I. Amour, vous m'êtes si cruel que je suis près du tombeau. Je croyais que vous m'aviez, conquis la plus belle et la plus gaie qui soit au monde ; mais vous ne voulez pas que je la possède. Aussi j'en mourrai désespéré, Amour, et ce sera tort et péché, si vous n'avez aucune pitié de votre fidèle serviteur.
II. Je n'aurais jamais aimé, si j'avais su que les choses iraient si mal. Car maintenant celle qui est orgueilleuse envers moi m'a pris toute ma volonté ; quelque mal que je souffre, elle est indifférente; elle m'a mis dans un tel lacs que ni joie ni gaîté d'aucune autre femme ne me réjouissent et je n'en attends d'elle aucune.
III. Aussi par la foi que je vous dois, j'aimerais mieux changer de nature (?), plutôt que de lui demander son amour ; cependant elle n'est pas si parfaite (?) que je ne puisse en dire quelque mal ; je la vilipenderai, quoique ce soit mensonge et folie, car un coeur plein de ressentiment fait souvent faillir la bouche.
IV. J'ai vu le temps où elle était franche et de bonnes manières, le temps où sa bouche était bien habituée à dire des paroles gaies, où elle reconnaissait noblement et sincèrement le mérite ; son corps était bien pris et bien formé, [fait] de bonnes manières et de beauté, tel que jamais personne n'en vit d'aussi beau ni d'un si noble maintien.
V. Mais maintenant, elle m'est devenue sauvage, farouche et cruelle ; aussi l'espérance qui réjouissait mon coeur se brise.

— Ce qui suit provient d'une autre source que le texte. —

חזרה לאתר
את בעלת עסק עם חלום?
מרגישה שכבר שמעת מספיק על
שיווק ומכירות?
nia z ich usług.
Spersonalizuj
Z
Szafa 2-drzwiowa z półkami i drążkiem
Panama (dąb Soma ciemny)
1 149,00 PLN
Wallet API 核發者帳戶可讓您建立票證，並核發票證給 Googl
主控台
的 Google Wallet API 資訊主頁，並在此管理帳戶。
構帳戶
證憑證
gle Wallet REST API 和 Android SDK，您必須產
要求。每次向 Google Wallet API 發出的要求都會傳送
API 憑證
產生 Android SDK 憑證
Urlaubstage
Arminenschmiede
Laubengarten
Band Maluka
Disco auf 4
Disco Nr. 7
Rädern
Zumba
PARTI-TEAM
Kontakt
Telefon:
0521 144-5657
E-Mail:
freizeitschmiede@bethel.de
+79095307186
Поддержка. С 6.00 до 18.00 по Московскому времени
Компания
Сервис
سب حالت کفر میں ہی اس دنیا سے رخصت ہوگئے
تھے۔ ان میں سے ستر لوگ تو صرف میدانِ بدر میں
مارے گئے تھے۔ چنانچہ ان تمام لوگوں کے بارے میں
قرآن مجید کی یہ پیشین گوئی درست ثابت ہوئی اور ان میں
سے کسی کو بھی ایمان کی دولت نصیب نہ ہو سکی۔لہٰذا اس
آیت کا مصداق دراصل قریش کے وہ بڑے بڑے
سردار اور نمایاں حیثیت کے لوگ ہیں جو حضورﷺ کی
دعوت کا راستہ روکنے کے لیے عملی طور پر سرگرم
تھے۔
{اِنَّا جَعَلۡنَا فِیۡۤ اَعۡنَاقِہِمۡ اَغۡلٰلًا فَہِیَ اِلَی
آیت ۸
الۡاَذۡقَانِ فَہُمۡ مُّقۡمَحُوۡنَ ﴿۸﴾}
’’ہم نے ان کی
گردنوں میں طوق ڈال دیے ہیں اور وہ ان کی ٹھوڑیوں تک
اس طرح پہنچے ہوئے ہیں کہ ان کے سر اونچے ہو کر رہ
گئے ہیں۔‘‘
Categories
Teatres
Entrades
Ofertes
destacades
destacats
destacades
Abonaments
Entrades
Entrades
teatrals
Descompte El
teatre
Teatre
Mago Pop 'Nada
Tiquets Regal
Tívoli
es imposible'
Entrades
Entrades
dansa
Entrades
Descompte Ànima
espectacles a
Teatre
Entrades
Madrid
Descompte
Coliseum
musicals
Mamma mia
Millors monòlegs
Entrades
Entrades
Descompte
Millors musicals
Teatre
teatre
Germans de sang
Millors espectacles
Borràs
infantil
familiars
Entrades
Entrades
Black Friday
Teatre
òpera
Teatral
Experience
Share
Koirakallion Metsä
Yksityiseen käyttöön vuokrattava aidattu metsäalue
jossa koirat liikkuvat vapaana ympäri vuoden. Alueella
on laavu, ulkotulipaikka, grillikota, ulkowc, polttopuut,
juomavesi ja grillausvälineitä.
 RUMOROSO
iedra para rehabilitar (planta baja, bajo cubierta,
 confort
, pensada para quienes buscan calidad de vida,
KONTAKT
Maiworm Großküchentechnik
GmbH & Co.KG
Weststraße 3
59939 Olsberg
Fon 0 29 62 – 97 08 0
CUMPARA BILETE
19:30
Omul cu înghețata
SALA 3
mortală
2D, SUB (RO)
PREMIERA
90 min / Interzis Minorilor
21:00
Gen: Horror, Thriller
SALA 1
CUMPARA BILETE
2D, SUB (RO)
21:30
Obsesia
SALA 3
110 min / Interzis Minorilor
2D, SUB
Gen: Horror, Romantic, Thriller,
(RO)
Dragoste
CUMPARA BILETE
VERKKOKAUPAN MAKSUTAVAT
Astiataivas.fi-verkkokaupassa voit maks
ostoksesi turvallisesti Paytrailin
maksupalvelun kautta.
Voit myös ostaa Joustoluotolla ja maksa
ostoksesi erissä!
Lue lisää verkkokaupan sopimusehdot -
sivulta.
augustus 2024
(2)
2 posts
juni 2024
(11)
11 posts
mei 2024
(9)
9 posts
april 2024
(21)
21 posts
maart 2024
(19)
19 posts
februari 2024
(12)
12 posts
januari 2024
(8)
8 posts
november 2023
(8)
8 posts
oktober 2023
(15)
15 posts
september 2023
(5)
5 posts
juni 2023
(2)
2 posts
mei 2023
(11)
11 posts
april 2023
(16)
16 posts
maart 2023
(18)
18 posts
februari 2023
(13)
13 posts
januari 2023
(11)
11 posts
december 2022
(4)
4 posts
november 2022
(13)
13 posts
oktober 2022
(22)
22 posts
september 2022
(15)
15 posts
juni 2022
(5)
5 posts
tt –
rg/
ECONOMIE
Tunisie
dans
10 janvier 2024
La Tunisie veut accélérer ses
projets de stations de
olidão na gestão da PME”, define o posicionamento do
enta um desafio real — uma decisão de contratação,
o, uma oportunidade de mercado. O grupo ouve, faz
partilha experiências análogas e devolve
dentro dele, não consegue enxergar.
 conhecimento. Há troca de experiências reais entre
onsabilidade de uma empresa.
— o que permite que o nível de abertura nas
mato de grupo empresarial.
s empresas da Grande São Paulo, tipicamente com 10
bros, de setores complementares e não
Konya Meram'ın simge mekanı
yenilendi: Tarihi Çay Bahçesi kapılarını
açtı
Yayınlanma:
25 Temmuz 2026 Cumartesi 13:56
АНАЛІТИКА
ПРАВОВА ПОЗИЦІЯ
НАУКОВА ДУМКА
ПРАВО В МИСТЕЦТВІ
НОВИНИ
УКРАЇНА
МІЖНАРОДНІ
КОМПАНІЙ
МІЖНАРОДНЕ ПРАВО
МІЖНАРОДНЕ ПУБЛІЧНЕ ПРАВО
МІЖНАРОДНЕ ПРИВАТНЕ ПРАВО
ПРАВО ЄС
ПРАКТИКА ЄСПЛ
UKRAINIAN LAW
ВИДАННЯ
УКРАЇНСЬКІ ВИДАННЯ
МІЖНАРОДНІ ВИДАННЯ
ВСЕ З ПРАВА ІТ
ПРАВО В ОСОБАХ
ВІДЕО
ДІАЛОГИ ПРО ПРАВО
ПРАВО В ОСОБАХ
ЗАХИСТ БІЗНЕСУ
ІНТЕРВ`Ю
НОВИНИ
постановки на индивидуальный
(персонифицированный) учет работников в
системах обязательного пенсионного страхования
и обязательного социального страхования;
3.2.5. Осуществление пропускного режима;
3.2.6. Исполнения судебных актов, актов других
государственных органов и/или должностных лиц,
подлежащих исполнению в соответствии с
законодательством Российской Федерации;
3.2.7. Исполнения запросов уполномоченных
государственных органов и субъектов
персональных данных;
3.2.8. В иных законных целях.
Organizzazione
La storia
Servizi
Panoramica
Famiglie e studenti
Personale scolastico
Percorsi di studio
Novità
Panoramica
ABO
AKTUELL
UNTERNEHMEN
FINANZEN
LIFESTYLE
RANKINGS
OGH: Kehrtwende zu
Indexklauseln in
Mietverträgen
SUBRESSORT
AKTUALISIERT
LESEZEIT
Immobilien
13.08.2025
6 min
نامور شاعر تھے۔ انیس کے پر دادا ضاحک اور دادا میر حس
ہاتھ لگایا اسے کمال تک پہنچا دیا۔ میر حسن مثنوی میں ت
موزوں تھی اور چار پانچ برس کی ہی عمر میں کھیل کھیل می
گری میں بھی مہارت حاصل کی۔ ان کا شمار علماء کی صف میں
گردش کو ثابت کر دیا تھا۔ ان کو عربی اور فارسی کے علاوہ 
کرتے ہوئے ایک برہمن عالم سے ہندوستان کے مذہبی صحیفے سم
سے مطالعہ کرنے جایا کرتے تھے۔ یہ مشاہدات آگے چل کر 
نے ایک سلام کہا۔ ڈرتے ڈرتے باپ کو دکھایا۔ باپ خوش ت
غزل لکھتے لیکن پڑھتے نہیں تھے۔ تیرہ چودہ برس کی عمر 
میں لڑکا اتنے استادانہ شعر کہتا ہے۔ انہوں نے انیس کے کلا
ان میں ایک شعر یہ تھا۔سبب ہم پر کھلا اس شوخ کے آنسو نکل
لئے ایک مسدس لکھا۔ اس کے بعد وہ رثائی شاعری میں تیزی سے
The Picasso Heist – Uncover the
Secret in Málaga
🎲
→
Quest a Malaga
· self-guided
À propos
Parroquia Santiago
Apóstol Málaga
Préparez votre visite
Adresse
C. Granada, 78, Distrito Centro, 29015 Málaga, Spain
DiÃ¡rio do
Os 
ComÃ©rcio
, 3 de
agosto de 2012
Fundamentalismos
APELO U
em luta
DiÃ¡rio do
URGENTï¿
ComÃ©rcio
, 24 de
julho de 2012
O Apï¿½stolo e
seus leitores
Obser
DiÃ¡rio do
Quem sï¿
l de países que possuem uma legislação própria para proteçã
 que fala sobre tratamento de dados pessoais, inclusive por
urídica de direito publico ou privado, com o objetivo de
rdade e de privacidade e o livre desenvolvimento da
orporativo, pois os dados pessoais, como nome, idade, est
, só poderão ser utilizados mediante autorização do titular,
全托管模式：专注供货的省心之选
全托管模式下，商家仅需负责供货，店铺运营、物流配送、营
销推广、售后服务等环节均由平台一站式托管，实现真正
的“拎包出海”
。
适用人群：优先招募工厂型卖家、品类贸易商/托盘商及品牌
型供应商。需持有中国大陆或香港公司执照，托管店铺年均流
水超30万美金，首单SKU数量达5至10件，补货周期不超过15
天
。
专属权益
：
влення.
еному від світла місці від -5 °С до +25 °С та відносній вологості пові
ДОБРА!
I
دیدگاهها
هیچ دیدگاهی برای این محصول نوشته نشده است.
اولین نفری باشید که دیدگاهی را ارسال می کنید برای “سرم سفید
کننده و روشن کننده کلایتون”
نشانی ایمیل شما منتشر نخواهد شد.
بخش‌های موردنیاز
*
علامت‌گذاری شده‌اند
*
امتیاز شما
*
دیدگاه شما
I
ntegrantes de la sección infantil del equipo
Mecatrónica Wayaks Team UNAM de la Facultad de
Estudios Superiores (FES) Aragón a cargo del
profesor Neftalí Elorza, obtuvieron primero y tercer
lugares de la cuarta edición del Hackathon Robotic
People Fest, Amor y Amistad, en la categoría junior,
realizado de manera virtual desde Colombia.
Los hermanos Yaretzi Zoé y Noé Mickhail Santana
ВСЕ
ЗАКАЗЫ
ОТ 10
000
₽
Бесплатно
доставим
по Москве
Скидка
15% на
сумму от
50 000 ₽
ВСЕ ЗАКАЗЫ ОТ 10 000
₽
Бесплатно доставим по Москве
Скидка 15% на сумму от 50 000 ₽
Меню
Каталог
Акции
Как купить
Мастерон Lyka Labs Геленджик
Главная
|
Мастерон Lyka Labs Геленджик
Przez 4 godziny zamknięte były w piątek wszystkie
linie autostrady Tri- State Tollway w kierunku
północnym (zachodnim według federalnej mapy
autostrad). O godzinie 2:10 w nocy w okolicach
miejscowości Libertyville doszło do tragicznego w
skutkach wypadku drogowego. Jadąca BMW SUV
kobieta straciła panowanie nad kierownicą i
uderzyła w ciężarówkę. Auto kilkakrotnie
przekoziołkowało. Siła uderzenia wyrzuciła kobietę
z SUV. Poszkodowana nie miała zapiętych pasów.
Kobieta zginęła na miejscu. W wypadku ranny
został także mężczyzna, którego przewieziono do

Puisqu'il ne lui plaît pas qu'aucun bonheur m'arrive, je mène une vie pire que la mort, car je vis dans la tristesse. Maintenant je sais et je reconnais que les diables sont vraiment ses parents, car elle donne aux siens le pire tourment.
VI. S'il m'était permis, je blâmerais constamment celle qui n'est pas d'un vil naturel ; j'ai dit maints mensonges en blâmant la dame gaie. Aussi il est juste que je me retire. Je quitte son amour tout à fait à regret ; et puisque je reconnais que ce départ lui fait tant plaisir, du moins je m'en séparerai loyalement et j'irai chercher un meilleur sort.